魔法攻撃の支援を受けながら大蛇の攻撃を往なし、斬りつける。大蛇は再び竜の咆哮を放つと、天から流星が降り注ぐ。流星を障壁で和らげつつ、戦士たちが魔術師を守る。畏怖にはもう誰も屈することは無い。ルシアの賛歌があるのだ。賛歌はさらに傷ついた味方を癒し、魔力を増幅させ、私にも力を与えてくれていた。
「聖剣よ!」
三度目の竜の咆哮を轟かせようと大蛇が鎌首をもたげた時、私は聖剣にあらん限りの魔力を込めた。聖剣は、かつて千の剣の怪物を打ち破った時以上の光の柱となった。私は二十尺は上に高くもたげられた大蛇の頭を狙い、振りぬいた!

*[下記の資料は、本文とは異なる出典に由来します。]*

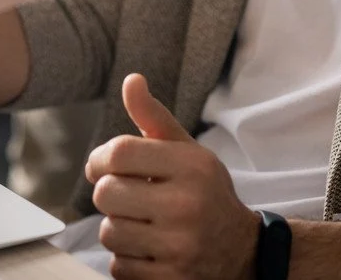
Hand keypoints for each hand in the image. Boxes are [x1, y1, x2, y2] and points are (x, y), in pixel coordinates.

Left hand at [85, 74, 259, 279]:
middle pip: (106, 194)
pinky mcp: (172, 279)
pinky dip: (126, 259)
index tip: (102, 166)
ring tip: (141, 224)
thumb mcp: (186, 150)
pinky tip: (149, 249)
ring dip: (117, 228)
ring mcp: (181, 246)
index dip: (99, 159)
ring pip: (108, 233)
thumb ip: (153, 118)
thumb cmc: (203, 192)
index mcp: (191, 165)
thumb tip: (131, 80)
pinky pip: (119, 267)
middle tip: (128, 197)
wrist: (242, 251)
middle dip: (110, 195)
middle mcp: (188, 205)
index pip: (118, 153)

ズン――地響きのような揺れと共に依代の首は地面へと突き刺さった。
ナホバレクは特に意識していたわけではありませんが、よく悪神の元ネタにされる某グノ〇シス主義の悪神をフレーバーにしました。私もナグ・ハマディ文書の邦訳が出たときには即買ってよくゲームのネタにしていました。最近では元ネタとして珍しくも無くなりましたが。
"A Dictionary of Angels" なんかもよく元ネタにしていました。こちらもかなり後に日本語版が出ましたが(翻訳してる途中だったのに!)、よくファンタジー物の元ネタになってます。あと、震災で翻訳出版やめてしまいましたが、魔女の家booksはグリモアの邦訳をたくさん出版されていてネタの宝庫でした。